● **Dataset records**
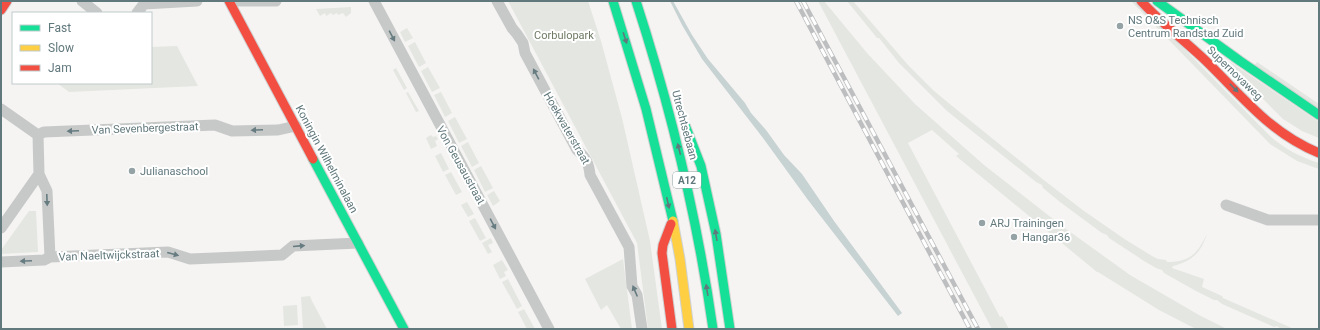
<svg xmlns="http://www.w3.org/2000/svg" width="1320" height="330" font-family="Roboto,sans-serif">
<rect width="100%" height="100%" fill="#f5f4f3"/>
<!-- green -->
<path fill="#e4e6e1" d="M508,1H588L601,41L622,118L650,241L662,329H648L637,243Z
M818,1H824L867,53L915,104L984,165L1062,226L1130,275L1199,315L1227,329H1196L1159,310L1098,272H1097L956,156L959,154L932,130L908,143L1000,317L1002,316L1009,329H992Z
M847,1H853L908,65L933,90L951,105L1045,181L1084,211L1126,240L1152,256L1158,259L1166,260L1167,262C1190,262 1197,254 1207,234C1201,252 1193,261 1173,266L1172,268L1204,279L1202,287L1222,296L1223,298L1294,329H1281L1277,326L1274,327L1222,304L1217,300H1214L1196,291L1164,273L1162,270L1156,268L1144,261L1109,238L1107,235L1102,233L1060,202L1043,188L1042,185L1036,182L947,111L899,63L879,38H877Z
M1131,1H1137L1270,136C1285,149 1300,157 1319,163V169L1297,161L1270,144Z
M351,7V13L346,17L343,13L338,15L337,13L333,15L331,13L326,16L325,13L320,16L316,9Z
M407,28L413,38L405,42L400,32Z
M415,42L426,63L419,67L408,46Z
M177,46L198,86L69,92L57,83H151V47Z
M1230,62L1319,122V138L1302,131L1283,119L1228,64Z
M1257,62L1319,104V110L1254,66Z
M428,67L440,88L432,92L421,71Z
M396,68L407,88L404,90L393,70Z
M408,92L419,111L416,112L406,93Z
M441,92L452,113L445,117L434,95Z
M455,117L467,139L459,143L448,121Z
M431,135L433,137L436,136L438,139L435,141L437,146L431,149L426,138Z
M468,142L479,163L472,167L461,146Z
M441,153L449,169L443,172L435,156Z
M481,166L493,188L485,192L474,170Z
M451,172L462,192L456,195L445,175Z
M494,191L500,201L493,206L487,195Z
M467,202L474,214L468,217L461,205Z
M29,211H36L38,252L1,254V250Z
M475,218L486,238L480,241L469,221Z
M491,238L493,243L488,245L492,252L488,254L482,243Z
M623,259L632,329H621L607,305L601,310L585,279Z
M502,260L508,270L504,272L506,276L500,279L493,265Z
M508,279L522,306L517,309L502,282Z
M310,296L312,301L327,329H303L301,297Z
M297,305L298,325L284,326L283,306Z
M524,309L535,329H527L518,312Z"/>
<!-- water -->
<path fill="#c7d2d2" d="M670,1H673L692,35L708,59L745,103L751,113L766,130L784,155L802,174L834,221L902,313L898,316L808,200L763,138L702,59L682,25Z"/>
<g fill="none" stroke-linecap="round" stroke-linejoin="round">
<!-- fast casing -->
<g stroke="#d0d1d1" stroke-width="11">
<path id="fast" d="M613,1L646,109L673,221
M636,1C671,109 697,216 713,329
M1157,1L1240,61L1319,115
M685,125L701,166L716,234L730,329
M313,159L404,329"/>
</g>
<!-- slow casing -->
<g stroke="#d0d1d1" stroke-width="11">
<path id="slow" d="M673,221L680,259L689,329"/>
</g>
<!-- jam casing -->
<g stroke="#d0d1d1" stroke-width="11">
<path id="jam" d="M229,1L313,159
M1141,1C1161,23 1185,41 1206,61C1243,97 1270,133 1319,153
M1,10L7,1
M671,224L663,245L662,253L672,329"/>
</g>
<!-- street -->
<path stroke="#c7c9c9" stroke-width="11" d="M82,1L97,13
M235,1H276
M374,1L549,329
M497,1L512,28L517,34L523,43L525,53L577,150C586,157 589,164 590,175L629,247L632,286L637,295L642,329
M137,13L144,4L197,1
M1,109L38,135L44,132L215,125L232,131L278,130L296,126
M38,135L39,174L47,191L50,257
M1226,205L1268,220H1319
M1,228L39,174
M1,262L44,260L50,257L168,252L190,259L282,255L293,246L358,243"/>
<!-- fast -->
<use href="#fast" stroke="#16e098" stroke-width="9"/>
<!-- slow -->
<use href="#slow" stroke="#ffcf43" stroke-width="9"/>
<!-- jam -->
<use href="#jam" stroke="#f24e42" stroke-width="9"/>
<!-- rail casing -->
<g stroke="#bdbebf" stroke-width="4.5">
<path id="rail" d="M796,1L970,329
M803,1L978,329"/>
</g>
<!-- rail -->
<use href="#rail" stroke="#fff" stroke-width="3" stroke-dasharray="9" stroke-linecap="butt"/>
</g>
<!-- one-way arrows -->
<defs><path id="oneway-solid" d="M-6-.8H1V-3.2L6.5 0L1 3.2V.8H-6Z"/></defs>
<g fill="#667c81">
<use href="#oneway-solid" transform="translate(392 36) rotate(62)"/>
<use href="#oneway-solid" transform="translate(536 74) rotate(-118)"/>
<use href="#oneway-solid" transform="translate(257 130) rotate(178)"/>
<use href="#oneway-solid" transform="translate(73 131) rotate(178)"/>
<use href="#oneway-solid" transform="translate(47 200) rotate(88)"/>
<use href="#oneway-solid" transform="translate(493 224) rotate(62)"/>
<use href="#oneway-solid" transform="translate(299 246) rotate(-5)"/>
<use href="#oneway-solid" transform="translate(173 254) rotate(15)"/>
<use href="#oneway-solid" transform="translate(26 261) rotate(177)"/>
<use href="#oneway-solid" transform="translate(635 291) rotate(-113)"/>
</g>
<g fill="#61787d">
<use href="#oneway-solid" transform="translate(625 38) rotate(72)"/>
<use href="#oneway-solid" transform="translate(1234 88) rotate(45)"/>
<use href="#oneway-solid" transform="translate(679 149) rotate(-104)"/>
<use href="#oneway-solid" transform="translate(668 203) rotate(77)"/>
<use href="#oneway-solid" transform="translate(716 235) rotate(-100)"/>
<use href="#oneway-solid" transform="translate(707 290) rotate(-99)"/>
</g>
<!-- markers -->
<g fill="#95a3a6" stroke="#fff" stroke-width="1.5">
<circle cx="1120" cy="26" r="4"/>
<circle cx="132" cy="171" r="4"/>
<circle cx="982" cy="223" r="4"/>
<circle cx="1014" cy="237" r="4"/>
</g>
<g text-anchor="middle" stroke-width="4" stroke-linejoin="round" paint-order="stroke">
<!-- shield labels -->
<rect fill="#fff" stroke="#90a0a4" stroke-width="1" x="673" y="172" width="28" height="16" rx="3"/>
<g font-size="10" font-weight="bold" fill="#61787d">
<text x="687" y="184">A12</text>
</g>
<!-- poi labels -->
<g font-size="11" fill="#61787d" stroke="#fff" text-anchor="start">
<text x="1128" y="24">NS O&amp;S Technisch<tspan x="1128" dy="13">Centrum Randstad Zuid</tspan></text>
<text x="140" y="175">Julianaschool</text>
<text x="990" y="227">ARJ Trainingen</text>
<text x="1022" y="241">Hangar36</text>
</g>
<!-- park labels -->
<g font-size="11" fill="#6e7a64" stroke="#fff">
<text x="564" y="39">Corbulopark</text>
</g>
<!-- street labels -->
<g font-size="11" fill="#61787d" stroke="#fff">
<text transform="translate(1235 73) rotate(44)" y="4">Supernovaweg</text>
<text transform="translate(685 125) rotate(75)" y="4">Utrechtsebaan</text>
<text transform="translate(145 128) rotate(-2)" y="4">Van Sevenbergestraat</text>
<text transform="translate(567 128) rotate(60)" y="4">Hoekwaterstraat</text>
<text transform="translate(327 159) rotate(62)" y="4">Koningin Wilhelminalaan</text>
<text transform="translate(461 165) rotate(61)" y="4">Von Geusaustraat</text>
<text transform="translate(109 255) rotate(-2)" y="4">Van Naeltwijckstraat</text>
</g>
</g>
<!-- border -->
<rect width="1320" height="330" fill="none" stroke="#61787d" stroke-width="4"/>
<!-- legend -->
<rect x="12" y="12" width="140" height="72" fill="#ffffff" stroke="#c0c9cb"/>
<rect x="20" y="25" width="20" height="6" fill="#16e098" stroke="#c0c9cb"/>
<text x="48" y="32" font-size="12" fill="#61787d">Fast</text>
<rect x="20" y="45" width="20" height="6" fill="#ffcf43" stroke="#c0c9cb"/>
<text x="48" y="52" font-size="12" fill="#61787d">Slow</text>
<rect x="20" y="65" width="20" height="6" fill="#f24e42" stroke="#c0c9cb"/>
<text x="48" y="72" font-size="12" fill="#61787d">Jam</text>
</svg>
--
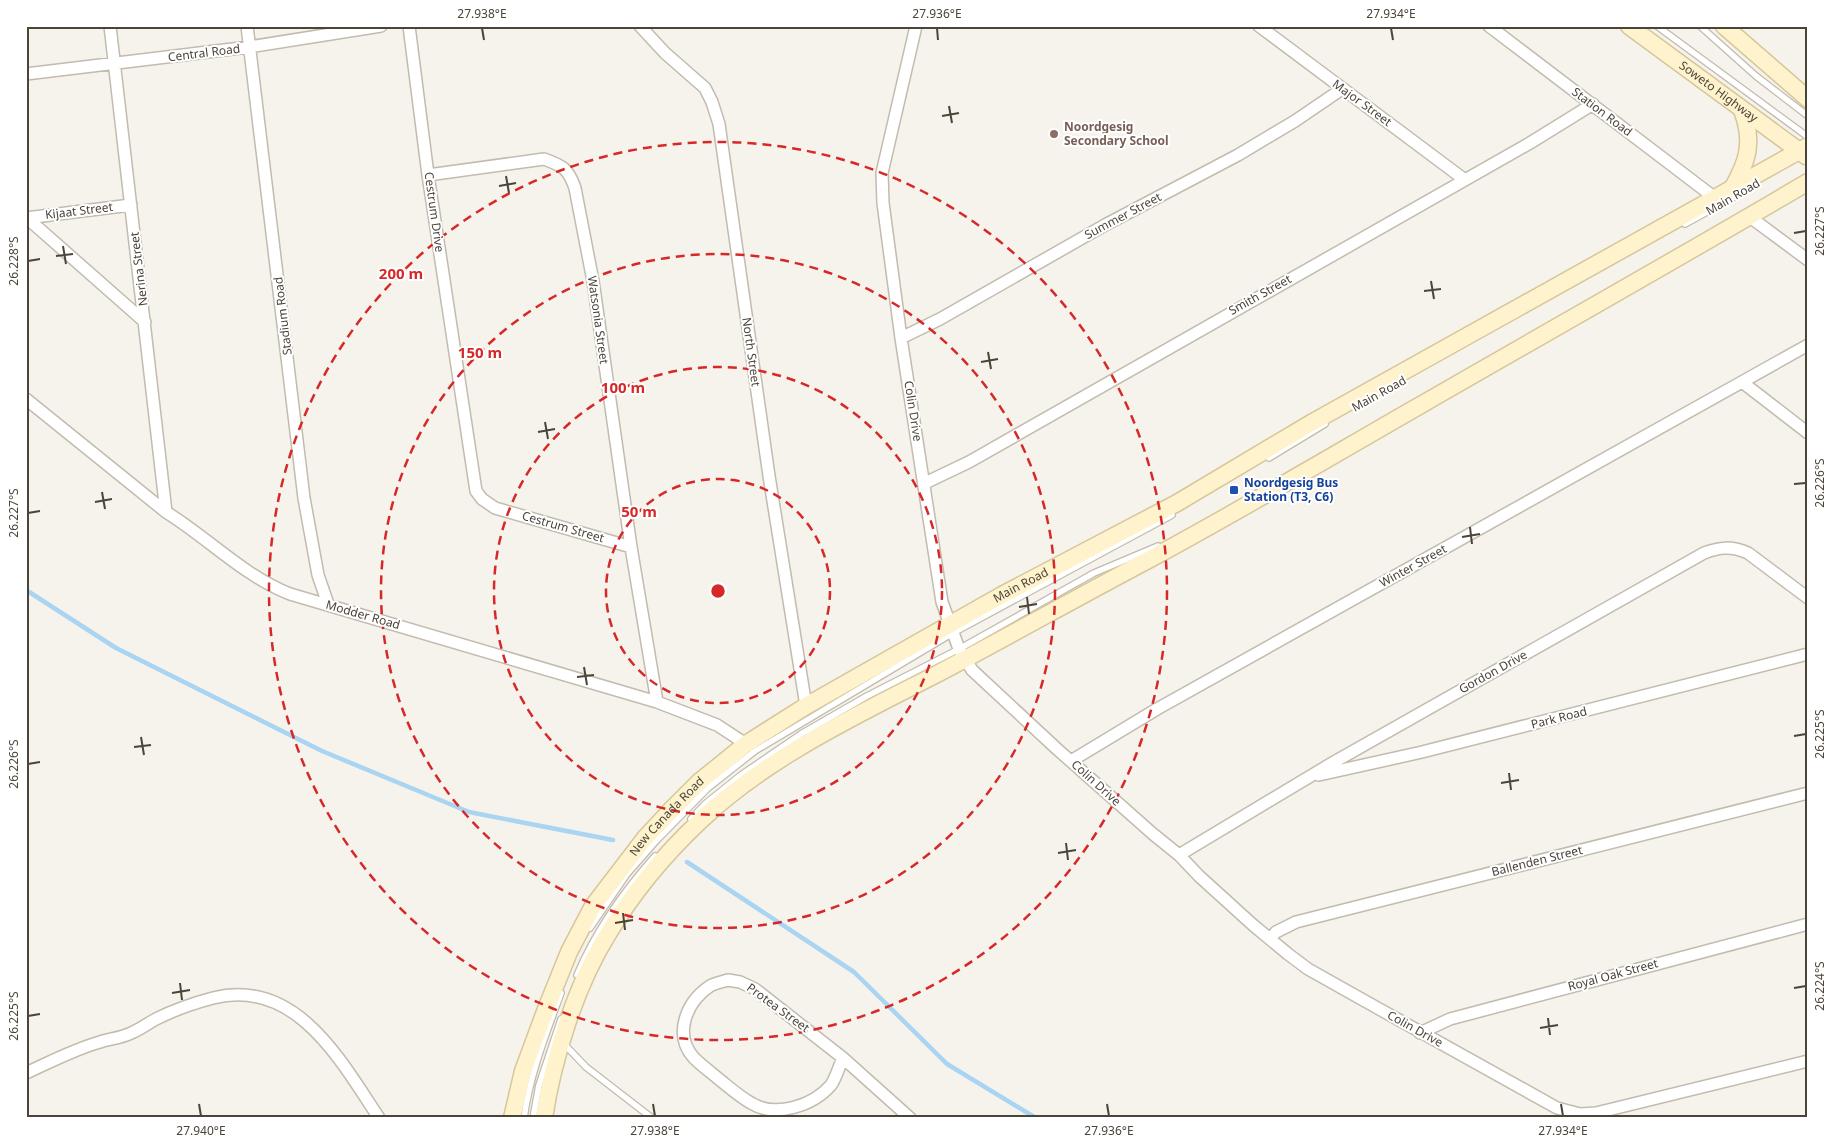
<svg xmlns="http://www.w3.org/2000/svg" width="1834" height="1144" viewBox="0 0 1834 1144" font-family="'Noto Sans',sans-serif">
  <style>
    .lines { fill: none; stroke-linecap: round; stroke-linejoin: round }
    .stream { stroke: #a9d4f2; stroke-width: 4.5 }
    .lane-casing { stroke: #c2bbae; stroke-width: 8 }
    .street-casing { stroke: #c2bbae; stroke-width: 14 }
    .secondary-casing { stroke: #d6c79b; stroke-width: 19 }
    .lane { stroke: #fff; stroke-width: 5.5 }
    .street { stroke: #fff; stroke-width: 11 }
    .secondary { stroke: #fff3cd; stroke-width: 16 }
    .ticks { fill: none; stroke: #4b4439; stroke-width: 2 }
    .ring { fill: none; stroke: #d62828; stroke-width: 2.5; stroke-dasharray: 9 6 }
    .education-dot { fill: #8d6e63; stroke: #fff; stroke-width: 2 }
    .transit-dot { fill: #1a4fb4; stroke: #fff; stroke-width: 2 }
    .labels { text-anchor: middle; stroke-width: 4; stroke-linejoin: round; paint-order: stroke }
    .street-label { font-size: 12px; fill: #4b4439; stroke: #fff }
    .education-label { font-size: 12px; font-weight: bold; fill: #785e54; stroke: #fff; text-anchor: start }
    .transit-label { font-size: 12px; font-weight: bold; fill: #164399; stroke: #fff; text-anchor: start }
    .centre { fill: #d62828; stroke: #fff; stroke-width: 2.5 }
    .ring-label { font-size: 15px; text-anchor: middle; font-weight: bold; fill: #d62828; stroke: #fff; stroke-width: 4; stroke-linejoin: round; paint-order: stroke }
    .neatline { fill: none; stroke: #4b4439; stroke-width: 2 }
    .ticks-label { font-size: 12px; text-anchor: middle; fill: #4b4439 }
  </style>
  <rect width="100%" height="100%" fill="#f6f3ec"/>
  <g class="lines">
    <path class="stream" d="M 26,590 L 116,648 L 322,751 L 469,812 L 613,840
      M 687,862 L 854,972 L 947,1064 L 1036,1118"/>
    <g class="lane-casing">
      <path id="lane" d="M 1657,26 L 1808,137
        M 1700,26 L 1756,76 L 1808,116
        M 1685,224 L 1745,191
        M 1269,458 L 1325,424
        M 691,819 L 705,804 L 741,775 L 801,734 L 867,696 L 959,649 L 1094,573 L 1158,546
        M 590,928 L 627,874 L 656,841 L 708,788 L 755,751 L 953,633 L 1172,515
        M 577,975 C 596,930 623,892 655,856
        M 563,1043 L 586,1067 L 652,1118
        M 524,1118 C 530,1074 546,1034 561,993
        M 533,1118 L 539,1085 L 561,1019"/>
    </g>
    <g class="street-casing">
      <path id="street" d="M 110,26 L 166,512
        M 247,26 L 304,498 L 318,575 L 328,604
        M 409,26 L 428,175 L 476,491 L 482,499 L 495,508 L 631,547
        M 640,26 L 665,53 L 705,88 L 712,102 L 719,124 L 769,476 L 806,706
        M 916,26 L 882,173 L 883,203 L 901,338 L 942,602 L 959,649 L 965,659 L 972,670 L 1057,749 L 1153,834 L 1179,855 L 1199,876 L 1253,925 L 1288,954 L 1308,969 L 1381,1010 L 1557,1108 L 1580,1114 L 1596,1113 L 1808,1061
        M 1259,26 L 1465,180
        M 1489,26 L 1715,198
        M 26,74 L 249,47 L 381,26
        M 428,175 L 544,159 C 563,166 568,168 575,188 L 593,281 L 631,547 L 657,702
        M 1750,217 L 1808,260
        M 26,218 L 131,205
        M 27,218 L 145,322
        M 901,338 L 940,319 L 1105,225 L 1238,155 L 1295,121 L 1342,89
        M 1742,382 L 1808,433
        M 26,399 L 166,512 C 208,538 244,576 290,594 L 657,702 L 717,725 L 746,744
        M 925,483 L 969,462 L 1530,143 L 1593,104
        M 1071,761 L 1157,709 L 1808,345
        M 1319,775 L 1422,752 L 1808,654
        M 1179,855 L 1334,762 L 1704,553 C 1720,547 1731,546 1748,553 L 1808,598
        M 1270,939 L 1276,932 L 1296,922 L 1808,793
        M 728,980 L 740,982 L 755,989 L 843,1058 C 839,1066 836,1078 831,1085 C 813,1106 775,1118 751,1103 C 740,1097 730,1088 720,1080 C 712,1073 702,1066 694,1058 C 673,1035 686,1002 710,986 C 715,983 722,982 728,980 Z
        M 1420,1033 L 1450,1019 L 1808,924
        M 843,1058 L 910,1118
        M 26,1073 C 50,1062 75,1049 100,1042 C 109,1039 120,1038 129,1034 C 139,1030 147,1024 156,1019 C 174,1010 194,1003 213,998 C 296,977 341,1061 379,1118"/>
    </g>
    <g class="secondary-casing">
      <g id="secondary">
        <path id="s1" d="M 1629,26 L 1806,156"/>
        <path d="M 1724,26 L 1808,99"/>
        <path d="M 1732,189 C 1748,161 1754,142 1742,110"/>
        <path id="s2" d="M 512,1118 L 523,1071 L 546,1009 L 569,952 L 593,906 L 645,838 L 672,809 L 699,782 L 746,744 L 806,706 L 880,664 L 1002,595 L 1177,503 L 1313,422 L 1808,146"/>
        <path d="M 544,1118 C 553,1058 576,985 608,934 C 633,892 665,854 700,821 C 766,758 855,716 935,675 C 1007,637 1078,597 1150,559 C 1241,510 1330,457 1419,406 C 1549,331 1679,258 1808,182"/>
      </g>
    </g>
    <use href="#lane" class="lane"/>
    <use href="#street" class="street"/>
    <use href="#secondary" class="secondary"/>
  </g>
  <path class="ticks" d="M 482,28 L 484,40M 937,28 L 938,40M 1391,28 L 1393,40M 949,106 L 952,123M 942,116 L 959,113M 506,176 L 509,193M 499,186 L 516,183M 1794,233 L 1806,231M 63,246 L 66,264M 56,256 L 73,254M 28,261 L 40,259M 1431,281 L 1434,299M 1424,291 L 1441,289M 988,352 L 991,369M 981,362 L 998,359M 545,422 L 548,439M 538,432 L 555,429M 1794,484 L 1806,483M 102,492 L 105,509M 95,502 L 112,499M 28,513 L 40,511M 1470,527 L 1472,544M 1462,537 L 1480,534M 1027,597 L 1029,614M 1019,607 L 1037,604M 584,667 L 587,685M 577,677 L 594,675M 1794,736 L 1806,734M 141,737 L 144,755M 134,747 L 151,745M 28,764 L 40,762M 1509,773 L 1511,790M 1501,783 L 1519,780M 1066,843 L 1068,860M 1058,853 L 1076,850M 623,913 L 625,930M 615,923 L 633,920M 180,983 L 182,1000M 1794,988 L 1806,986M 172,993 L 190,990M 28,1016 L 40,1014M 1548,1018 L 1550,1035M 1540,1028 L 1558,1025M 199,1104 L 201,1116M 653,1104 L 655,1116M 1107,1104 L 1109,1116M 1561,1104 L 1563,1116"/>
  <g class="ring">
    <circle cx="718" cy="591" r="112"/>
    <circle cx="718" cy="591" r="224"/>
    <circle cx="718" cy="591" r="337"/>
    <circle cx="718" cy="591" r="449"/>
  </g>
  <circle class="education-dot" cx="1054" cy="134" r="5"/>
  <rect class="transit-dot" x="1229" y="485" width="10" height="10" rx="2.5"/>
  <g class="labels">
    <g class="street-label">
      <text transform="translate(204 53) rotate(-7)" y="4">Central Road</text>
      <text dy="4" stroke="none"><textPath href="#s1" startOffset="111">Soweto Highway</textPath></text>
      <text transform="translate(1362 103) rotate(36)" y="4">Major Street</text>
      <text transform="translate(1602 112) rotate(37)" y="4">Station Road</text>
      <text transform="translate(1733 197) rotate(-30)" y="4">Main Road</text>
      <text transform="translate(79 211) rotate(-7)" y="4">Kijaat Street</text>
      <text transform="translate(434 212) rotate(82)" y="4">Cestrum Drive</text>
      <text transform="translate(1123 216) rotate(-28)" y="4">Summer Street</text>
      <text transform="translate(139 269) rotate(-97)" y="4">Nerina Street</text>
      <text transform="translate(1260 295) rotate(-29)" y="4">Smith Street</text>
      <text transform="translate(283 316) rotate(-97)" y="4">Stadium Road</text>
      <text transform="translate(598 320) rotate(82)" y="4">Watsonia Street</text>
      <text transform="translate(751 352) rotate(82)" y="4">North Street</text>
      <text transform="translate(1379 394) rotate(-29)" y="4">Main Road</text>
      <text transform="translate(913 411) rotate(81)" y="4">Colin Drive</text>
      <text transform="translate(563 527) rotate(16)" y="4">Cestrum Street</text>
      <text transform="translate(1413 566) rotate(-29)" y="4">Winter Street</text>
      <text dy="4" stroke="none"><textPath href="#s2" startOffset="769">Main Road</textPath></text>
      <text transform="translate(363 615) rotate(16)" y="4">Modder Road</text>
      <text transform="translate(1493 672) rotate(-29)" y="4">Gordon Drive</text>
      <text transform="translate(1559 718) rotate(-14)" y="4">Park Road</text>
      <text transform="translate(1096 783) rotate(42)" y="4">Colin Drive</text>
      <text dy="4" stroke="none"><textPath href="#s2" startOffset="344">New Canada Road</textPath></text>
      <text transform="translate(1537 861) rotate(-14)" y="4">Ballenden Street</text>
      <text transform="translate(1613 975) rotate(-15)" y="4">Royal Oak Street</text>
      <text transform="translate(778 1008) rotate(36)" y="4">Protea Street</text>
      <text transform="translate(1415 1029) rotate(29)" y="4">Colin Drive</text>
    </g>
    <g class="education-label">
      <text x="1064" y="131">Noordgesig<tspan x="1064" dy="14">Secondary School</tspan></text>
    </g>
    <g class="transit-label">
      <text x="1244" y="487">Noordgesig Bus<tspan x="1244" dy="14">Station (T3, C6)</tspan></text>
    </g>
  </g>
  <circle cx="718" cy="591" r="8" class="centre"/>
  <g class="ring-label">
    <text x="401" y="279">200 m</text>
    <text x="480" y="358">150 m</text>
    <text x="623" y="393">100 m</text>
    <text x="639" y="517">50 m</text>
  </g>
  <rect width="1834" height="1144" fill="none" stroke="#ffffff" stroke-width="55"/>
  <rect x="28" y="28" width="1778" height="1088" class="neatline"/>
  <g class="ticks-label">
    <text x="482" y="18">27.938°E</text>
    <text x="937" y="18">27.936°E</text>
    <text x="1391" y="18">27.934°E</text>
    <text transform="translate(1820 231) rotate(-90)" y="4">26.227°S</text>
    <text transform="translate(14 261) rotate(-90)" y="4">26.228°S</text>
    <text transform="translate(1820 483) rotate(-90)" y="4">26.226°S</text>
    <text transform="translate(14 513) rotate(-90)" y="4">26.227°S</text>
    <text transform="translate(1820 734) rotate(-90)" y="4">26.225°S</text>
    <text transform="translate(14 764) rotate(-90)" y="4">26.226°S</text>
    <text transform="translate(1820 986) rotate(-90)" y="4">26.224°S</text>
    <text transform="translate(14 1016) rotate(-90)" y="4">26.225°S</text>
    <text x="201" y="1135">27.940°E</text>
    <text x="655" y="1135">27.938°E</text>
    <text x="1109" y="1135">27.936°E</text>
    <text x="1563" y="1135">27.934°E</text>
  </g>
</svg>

● **What the task asks**
Considering only the material above, set down every line from the one with "M310,296L312,301L327,329H303L301,297Z" to the one with "M685,125L701,166L716,234L730,329", inclusive, exactly as written.

● **Result of the task**
M310,296L312,301L327,329H303L301,297Z
M297,305L298,325L284,326L283,306Z
M524,309L535,329H527L518,312Z"/>
<!-- water -->
<path fill="#c7d2d2" d="M670,1H673L692,35L708,59L745,103L751,113L766,130L784,155L802,174L834,221L902,313L898,316L808,200L763,138L702,59L682,25Z"/>
<g fill="none" stroke-linecap="round" stroke-linejoin="round">
<!-- fast casing -->
<g stroke="#d0d1d1" stroke-width="11">
<path id="fast" d="M613,1L646,109L673,221
M636,1C671,109 697,216 713,329
M1157,1L1240,61L1319,115
M685,125L701,166L716,234L730,329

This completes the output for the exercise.